Where microaggressions really come from: A sociological account

.. We’re beginning a second transition of moral cultures. The first major transition happened in the 18th and 19th centuries when most Western societies moved away from cultures of honor (where people must earn honor and must therefore avenge insults on their own) to cultures of dignity in which people are assumed to have dignity and don’t need to earn it. They foreswear violence, turn to courts or administrative bodies to respond to major transgressions, and for minor transgressions they either ignore them or attempt to resolve them by social means. There’s no more dueling.

.. Campbell and Manning describe how this culture of dignity is now giving way to a new culture of victimhood in which people are encouraged to respond to even the slightest unintentional offense, as in an honor culture. But they must not obtain redress on their own; they must appeal for help to powerful others or administrative bodies, to whom they must make the case that they have been victimized. It is the very presence of such administrative bodies, within a culture that is highly egalitarian and diverse (i.e., many college campuses) that gives rise to intense efforts to identify oneself as a fragile and aggrieved victim.

 

.. The key idea is that the new moral culture of victimhood fosters “moral dependence” and an atrophying of the ability to handle small interpersonal matters on one’s own. At the same time that it weakens individuals, it creates a society of constant and intense moral conflict as people compete for status as victims or as defenders of victims.

 

.. We argue that the social conditions that promote complaints of oppression and victimization overlap with those that promote case-building attempts to attract third parties. When such social conditions are all present in high degrees, the result is a culture of victimhood in which individuals and groups display high sensitivity to slight, have a tendency to handle conflicts through complaints to third parties, and seek to cultivate an image of being victims who deserve assistance. [See DeScioli & Kurzban for more on the urgency of appealing to third parties] We contrast the culture of victimhood with cultures of honor and cultures of dignity.[p.695]

.. Indeed, the core of much modern activism, from protest rallies to leaflet campaigns to publicizing offenses on websites, appears to be concerned with rallying enough public support to convince authorities to act. [p.698]

 

.. A second notable feature of microaggression websites is that they do not merely call attention to a single offense, but seek to document a series of offenses that, taken together, are more severe than any individual incident. As the term “micro” implies, the slights and insults are acts that many would consider to be only minor offenses and that others might not deem offensive at all. As noted on the Oberlin Microaggressions site, for example, its purpose is to show that acts of “racist, heterosexist/ homophobic, anti-Semitic, classist, ableists, sexist/cissexist speech etc.” are “not simply isolated incidents, but rather part of structural inequalities” (Oberlin Microaggressions 2013). These sites hope to mobilize and sustain support for a moral crusade against such injustice by showing that the injustices are more severe than observers might realize.

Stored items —

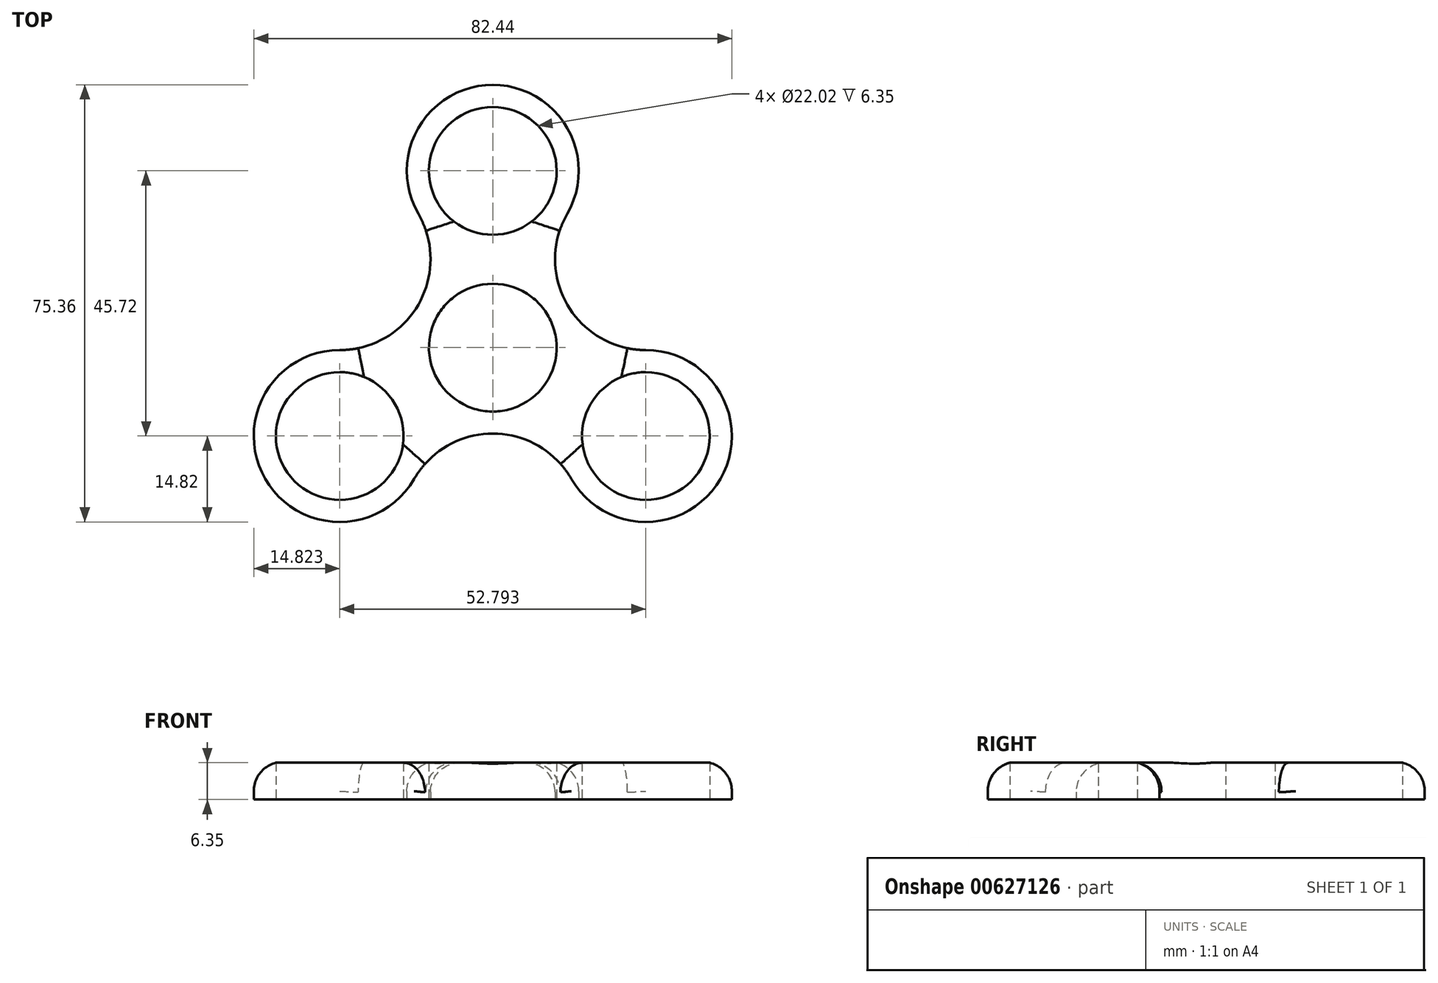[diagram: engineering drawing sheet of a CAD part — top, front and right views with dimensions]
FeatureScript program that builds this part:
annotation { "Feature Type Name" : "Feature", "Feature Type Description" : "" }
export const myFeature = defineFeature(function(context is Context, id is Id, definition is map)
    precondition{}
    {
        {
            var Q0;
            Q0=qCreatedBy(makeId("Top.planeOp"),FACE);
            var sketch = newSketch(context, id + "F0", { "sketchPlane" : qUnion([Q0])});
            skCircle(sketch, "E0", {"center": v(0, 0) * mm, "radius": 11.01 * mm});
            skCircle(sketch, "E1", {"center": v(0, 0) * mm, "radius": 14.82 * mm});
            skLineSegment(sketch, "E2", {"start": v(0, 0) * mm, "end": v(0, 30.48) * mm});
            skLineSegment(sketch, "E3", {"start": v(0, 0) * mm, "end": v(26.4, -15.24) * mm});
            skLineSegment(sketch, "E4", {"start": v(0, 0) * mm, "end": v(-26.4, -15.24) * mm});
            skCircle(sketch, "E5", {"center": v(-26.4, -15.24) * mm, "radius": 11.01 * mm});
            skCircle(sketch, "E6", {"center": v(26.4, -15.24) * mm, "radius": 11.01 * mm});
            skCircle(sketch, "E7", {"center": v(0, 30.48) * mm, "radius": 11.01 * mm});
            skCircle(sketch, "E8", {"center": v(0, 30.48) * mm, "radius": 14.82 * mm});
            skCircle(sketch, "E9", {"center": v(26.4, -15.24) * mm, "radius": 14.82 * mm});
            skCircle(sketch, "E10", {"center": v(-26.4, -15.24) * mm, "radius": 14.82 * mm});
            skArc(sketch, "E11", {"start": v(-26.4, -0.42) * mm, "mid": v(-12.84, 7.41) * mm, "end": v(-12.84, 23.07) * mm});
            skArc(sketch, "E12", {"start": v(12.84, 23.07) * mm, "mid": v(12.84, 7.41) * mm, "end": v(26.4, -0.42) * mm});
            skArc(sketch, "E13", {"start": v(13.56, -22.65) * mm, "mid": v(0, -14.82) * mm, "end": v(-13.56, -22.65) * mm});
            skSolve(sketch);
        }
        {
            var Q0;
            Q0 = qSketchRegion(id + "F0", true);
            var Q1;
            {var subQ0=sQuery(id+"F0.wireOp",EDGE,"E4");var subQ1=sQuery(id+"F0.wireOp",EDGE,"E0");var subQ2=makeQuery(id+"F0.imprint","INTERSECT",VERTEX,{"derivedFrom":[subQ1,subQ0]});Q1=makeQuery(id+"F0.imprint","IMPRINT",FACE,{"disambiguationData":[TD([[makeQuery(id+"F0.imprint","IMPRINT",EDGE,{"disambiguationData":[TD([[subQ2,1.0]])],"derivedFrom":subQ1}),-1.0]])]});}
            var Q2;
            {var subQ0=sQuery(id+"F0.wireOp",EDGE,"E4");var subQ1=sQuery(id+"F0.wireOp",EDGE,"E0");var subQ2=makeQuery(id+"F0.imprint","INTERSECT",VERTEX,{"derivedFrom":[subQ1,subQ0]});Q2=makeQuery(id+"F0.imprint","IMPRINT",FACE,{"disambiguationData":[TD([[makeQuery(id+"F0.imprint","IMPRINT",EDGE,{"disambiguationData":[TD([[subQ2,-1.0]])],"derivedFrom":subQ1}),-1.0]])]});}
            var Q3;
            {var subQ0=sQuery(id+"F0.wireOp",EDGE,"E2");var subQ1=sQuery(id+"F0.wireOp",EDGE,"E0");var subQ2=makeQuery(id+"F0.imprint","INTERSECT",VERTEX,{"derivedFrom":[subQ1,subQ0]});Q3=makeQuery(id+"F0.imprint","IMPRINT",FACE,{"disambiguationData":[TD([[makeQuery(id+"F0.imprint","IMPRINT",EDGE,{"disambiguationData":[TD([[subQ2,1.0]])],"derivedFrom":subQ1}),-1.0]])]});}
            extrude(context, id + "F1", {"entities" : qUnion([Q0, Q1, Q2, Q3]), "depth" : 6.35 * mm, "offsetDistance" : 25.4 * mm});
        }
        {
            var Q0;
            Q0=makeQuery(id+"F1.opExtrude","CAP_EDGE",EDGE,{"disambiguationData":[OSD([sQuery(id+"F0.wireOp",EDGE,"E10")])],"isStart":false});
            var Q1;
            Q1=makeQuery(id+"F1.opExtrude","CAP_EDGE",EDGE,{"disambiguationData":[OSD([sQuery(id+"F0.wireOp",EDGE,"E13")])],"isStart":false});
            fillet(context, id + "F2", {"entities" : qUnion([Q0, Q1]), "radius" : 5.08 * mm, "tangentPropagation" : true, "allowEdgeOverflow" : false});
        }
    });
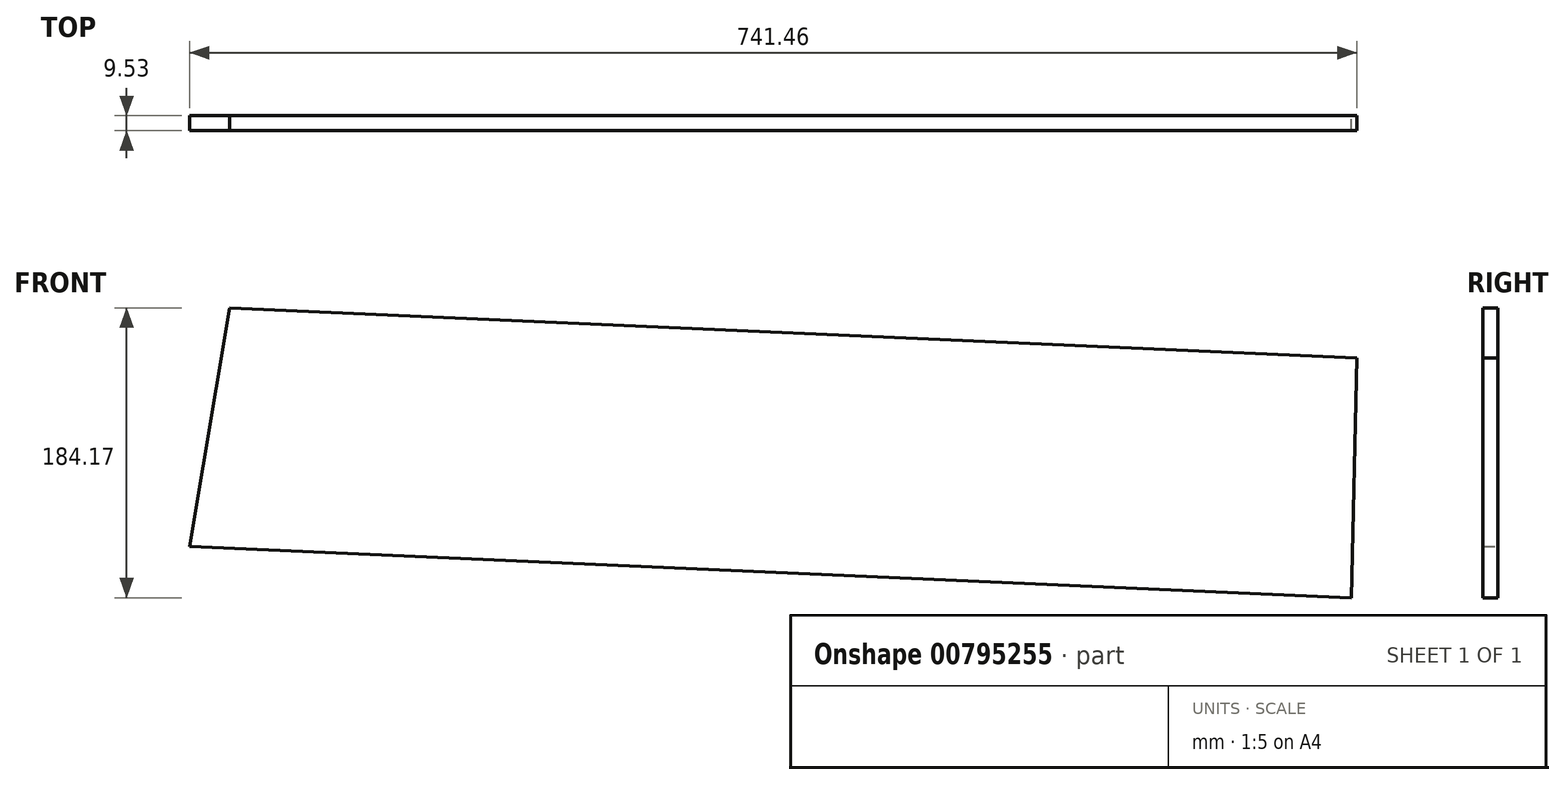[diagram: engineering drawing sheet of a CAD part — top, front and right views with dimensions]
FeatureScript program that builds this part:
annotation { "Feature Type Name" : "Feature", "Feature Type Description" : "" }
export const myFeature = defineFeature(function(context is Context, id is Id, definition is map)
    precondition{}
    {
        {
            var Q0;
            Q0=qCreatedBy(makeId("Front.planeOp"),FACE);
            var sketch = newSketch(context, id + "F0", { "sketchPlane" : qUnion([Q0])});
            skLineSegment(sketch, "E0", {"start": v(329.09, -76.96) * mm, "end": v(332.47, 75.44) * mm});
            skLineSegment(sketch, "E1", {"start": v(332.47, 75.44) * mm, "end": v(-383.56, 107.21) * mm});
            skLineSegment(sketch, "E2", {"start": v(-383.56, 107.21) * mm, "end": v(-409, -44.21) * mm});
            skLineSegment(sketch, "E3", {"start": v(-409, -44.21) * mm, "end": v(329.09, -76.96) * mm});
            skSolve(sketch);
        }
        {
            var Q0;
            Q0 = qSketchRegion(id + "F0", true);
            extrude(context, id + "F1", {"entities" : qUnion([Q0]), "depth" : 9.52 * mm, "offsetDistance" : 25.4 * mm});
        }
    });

TASK —
Reproduce the stretch of the microaggressions text from "Where microaggressions really" through "no more dueling.", swapping "dueling" for "feuding". These lines on CAD parts are separate material with no connection to the microaggressions text.

PROBLEM SOLUTION —
Where microaggressions really come from: A sociological account

.. We’re beginning a second transition of moral cultures. The first major transition happened in the 18th and 19th centuries when most Western societies moved away from cultures of honor (where people must earn honor and must therefore avenge insults on their own) to cultures of dignity in which people are assumed to have dignity and don’t need to earn it. They foreswear violence, turn to courts or administrative bodies to respond to major transgressions, and for minor transgressions they either ignore them or attempt to resolve them by social means. There’s no more feuding.